Filmmakers in Communist China rejected traditional western cultural influences and until a sudden production curtailment in 1974, made political films, often based on historical events, that take place in the countryside and glorify a group/class (the Red Army/the peasantry) action against, typically, Japanese invaders or bourgeois landlords of pre-Revolution China. Directors in Hong Kong made films set in the city (though characters may come from the country); usually with Chinese of the same social standing-fighting one another; with heroes working individually to defeat a villain who does not represent an oppressive government as, say, the landlord does in Shanghai-produced films, but is a gangster, a racketeer, and a murderer, whom the government and police have no liking for either.

Um, yeah. That description pretty much fits Kung Fu Hustle to a tee. But as I have mentioned there is no sincerity to Chow's spiritual actualization; it's all lost in the hyperbole and visual jokes. And there is no sincerity to the conflict between the heroes and the gangsters as the two sides have been explicitly sanctioned as "good" guys and "bad" guys. It's all a goof. Mind you that the film doesn't explore social/spiritual/moral issues through pulp, much less by art; rather it pisses on those who even attempt to pursue such a quest.

White specifically made a comment as to how Chow has introduced morality to violence, whereas Tarantino and Rodriguez have not. The alleged problem with Tarantino and Rodriguez is that they humiliate their characters through violence, that their films are grisly and angry. However, I've found that the immorality of their work goes to such extremes that it moves clear around the bend and develops a morality of its own on the way back. The act of breaking boundaries has the curious effect of re-enforcing them. The shock of the violence in a film like Sin City cuts through any and all distancing techniques. The stylist flourishes of Sin City sugarcoat the violence but they don't change it. We get off on seeing a pedophile's head getting split open and we are then indicted for liking it when a pedophile's head gets split open. The very fact that Sin City is immoral is what makes it a moral film. You don't see that with Kung Fu Hustle. The violence is silly and fun. Palatable. Rather than sugarcoating the violence, the film's style changes the nature of the violence. It neutralizes it to pop. To mere cinematic flourishes. Quentin Tarantino once said that saying you don’t like violence in movies is like saying that you don’t like tap-dancing in movies. Chow takes this to heart.

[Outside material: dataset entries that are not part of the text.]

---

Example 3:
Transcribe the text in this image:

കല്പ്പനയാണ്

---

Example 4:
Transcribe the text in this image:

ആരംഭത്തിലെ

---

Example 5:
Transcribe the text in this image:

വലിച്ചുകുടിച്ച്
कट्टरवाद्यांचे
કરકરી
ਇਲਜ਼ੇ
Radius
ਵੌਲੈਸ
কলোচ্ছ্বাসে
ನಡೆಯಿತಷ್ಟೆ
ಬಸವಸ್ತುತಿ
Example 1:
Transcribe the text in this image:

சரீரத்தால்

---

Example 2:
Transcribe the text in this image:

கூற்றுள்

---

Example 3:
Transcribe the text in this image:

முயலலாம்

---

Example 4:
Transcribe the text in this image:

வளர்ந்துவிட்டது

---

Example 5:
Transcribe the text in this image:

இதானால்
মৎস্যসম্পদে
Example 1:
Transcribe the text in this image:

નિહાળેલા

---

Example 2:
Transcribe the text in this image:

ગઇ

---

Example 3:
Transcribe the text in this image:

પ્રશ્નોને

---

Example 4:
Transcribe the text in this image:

Before I forget entirely I want to mention that there is something to be said about a filmmaker who actually successfully subverts homosexual stereotypes instead of perpetuating them. Just like everything else in the film, we don't laugh at the gay characters' adorable gayness, but in how the type had been subverted. Ah, but of course, Kung Fu Hustle is inoffensive. It's groundless nonsense that never has to make a stand.

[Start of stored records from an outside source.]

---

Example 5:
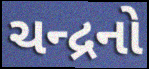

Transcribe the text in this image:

ચન્દ્રનો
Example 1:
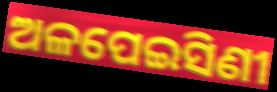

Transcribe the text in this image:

ଅଳପେଇସିଣୀ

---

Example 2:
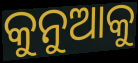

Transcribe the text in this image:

Stephen Chow certainly comes off as a very talented filmmaker and, even more, a smart film critic. But I have doubts as to his greatness as an artist. Irreverence is not a defense against perspective; irreverence is a perspective in itself. Kung Fu Hustle provides a rather intellectualized message for Charlie’s Angels: Full Throttle: movies are stupid, which means that art is stupid, which means that religion is stupid, which means that our entire culture is stupid, which means that me might as well detach ourselves from one another and get sedated. It’s the academic foundation for the philosophy of anti-intellectualism.

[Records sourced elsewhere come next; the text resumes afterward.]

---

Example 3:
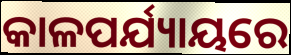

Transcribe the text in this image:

କାଳପର୍ଯ୍ୟାୟରେ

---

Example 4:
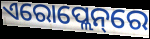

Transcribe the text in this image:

ଏରୋପ୍ଲେନ୍‌ରେ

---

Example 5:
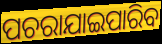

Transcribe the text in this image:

ପଚରାଯାଇପାରିବ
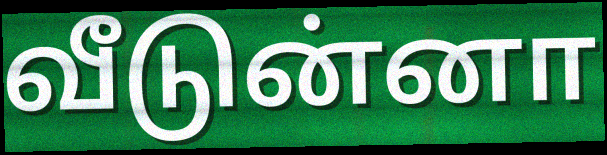
வீடுன்னா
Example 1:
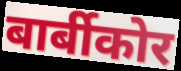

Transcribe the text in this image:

बार्बीकोर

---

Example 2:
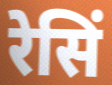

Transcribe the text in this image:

रेसिं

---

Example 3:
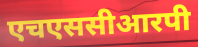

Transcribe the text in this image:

एचएससीआरपी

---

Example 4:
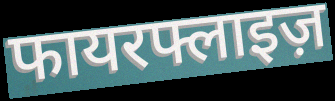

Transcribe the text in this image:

फायरफ्लाइज़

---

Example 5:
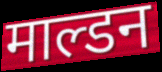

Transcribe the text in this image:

माल्डन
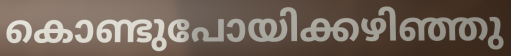
കൊണ്ടുപോയിക്കഴിഞ്ഞു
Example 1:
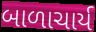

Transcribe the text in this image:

બાળાચાર્ય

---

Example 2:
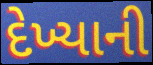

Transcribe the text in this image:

દેખ્યાની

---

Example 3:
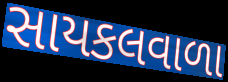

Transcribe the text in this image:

સાયકલવાળા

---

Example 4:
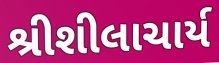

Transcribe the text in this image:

શ્રીશીલાચાર્ય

Boring or difficult-to-watch movies demand justification. Stupid, manipulative or immoral movies (like, say, the paternalistically racist To Kill a Mockingbird) demand even greater justification. Those tend to be the pictures that I refer to as my own personal "guilty pleasures.” But you know, when a movie is soulless, like Kung Fu Hustle is, well, that demands justification as well. Movies need to be more than pretty pictures and derisive knowing laughter. Chewing gum keeps the jaw working, but sooner or later you’re going to want a decent meal.